Abstract

Extraction and determination of estrogens in water samples were performed using alcoholic-assisted dispersive liquid–liquid microextraction (AA-DLLME) and high-performance liquid chromatography (UV/Vis detection). A Plackett–Burman design and a central composite design were applied to evaluate the AA-DLLME procedure. The effect of six parameters on extraction efficiency was investigated. The factors studied were volume of extraction and dispersive solvents, extraction time, pH, amount of salt and agitation rate. According to Plackett–Burman design results, the effective parameters were volume of extraction solvent and pH. Next, a central composite design was applied to obtain optimal condition.
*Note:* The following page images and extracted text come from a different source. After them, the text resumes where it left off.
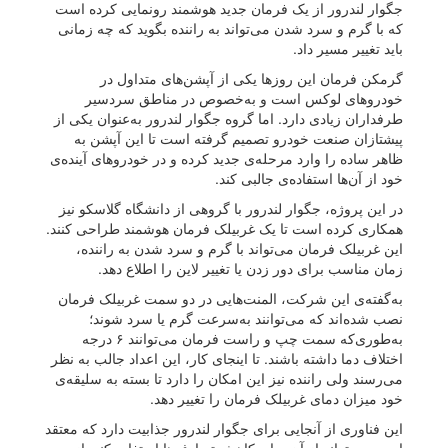
جگوار لندرور از یک فرمان جدید هوشمند رونمایی کرده است
که با گرم و سرد شدن می‌تواند به راننده بگوید که چه زمانی
باید تغییر مسیر داد.
گرمکن فرمان این روزها یکی از آپشن‌های متداول در
خودروهای لوکس است و به‌خصوص در مناطق سردسیر
طرفداران زیادی دارد. اما گروه جگوار لندرور به‌عنوان یکی از
پیشتازان صنعت خودرو تصمیم گرفته است تا این آپشن به
ظاهر ساده را وارد مرحله‌ی جدید کرده و در خودروهای آینده‌ی
خود از آن‌ها استفاده‌ی جالبی کند.
در این پروژه، جگوار لندرور با گروهی از دانشگاه گلاسکو نیز
همکاری کرده است تا یک غربیلک فرمان هوشمند طراحی کنند.
این غربیلک فرمان می‌تواند با گرم‌ و سرد شدن به راننده،
زمان مناسب برای دور زدن یا تغییر لاین را اطلاع دهد.
به‌گفته‌ی این شرکت، المنت‌هایی در دو سمت غربیلک فرمان
نصب شده‌اند که می‌توانند به‌سرعت گرم یا سرد شوند؛
به‌طوری‌که سمت چپ و راست فرمان می‌توانند ۶ درجه
اختلاف دما داشته باشند. تا اینجای کار، این اعداد جالب به نظر
می‌رسند ولی راننده نیز این امکان را دارد تا بسته به سلیقه‌ی
خود میزان دمای غربیلک فرمان را تغییر دهد.
این فناوری از آنجایی برای جگوار لندرور جذابیت دارد که معتقد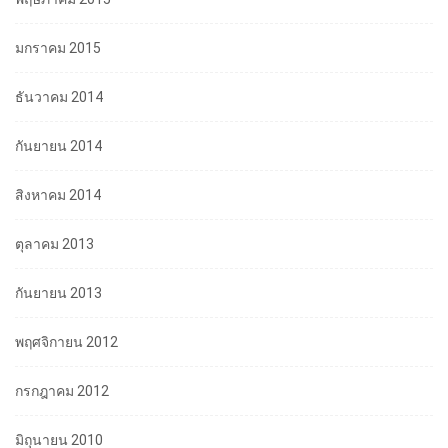
มกราคม 2015
ธันวาคม 2014
กันยายน 2014
สิงหาคม 2014
ตุลาคม 2013
กันยายน 2013
พฤศจิกายน 2012
กรกฎาคม 2012
มิถุนายน 2010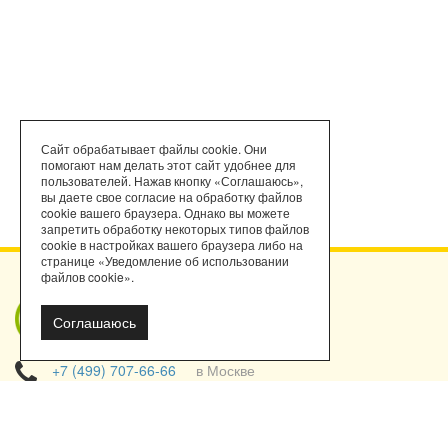
Сайт обрабатывает файлы cookie. Они
помогают нам делать этот сайт удобнее для
пользователей. Нажав кнопку «Соглашаюсь»,
вы даете свое согласие на обработку файлов
cookie вашего браузера. Однако вы можете
запретить обработку некоторых типов файлов
cookie в настройках вашего браузера либо на
странице «Уведомление об использовании
файлов cookie».
Мы работаем
Соглашаюсь
с порталом
поставщиков!
+7 (499) 707-66-66
в Москве
с 9 до 19 часов
кроме сб, вс
Политика конфиденциальности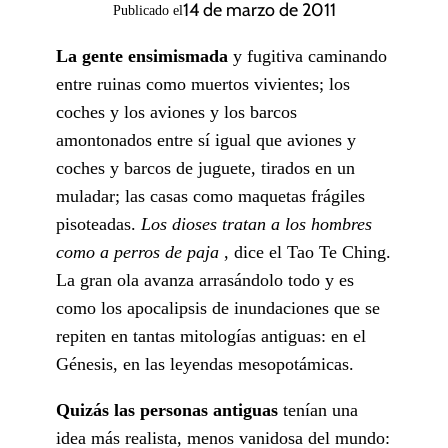
14 de marzo de 2011
Publicado el
La gente ensimismada
y fugitiva caminando
entre ruinas como muertos vivientes; los
coches y los aviones y los barcos
amontonados entre sí igual que aviones y
coches y barcos de juguete, tirados en un
muladar; las casas como maquetas frágiles
pisoteadas.
Los dioses tratan a los hombres
como a perros de paja
, dice el Tao Te Ching.
La gran ola avanza arrasándolo todo y es
como los apocalipsis de inundaciones que se
repiten en tantas mitologías antiguas: en el
Génesis, en las leyendas mesopotámicas.
Quizás las personas antiguas
tenían una
idea más realista, menos vanidosa del mundo: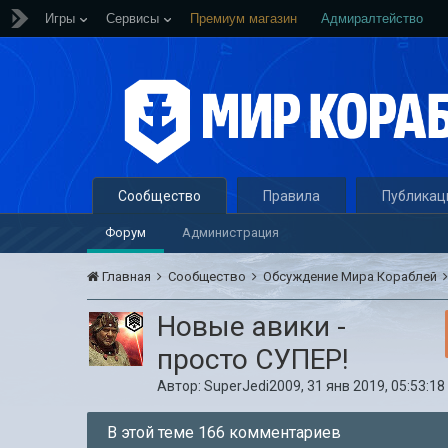
Игры
Сервисы
Премиум магазин
Адмиралтейство
Сообщество
Правила
Публикац
Форум
Администрация
Главная
Сообщество
Обсуждение Мира Кораблей
Новые авики -
просто СУПЕР!
Автор:
SuperJedi2009
,
31 янв 2019, 05:53:18
В этой теме 166 комментариев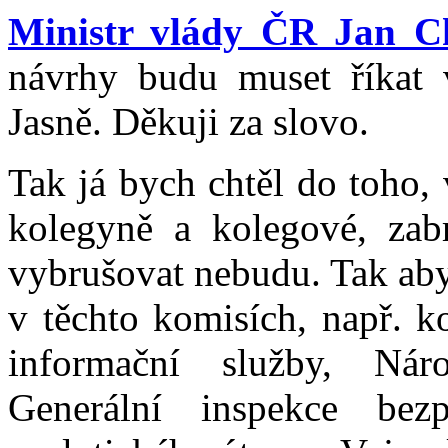
Ministr vlády ČR Jan C
návrhy budu muset říkat 
Jasně. Děkuji za slovo.
Tak já bych chtěl do toho,
kolegyně a kolegové, zabr
vybrušovat nebudu. Tak aby
v těchto komisích, např. k
informační služby, Nár
Generální inspekce bezp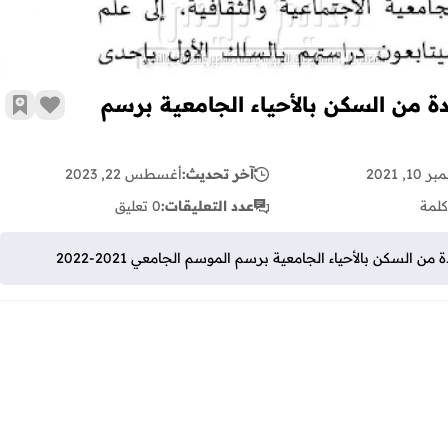
دة من السكن بالأحياء الجامعية برسم
زر الإع
أضف 
10, 2021
آخر تحديث:
أغسطس 22, 2023
كلمة
عدد التعليقات:
0 تعليق
 السكن بالأحياء الجامعية برسم الموسم الجامعي 2021-2022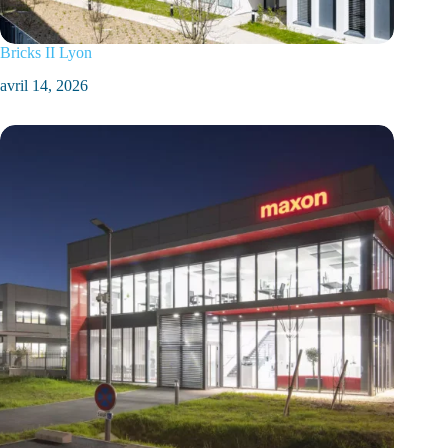
Bricks II Lyon
avril 14, 2026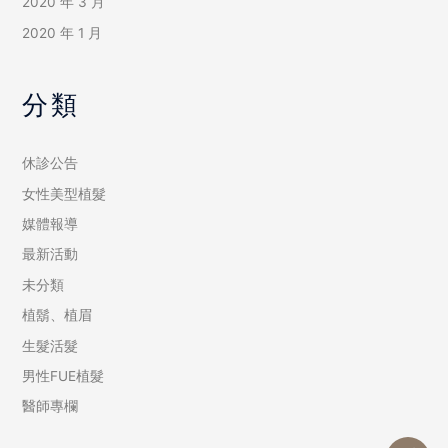
2020 年 3 月
2020 年 1 月
分類
休診公告
女性美型植髮
媒體報導
最新活動
未分類
植鬍、植眉
生髮活髮
男性FUE植髮
醫師專欄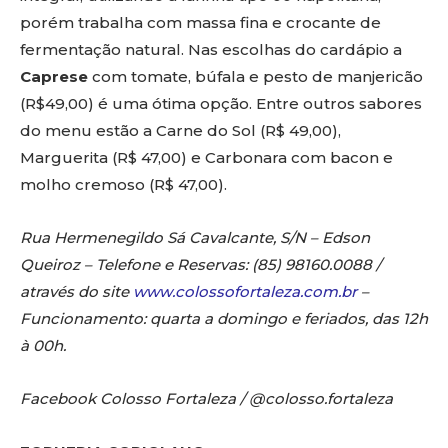
porém trabalha com massa fina e crocante de
fermentação natural. Nas escolhas do cardápio a
Caprese
com tomate, búfala e pesto de manjericão
(R$49,00) é uma ótima opção. Entre outros sabores
do menu estão a Carne do Sol (R$ 49,00),
Marguerita (R$ 47,00) e Carbonara com bacon e
molho cremoso (R$ 47,00).
Rua Hermenegildo Sá Cavalcante, S/N – Edson
Queiroz – Telefone e Reservas: (85) 98160.0088 /
através do site
www.colossofortaleza.com.br
–
Funcionamento: quarta a domingo e feriados, das 12h
à 00h.
Facebook Colosso Fortaleza / @colosso.fortaleza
The optimized conditions were obtained at 220 μL 1-octanol as extraction solvent, 700 μL ethanol as dispersive solvent, pH 6 and 200 μL sample volume. Linearity was observed in the range of 1–500 μg L−1 for E2 and 0.1–100 μg L−1 for E1. Limits of detection were 0.1 μg L−1 for E2 and 0.01 μg L−1 for E1. The enrichment factors and extraction recoveries were 42.2, 46.4 and 80.4, 86.7, respectively. The relative standard deviations for determination of estrogens in water were in the range of 3.9–7.2 % (n = 3). The developed method was successfully applied for the determination of estrogens in environmental water samples.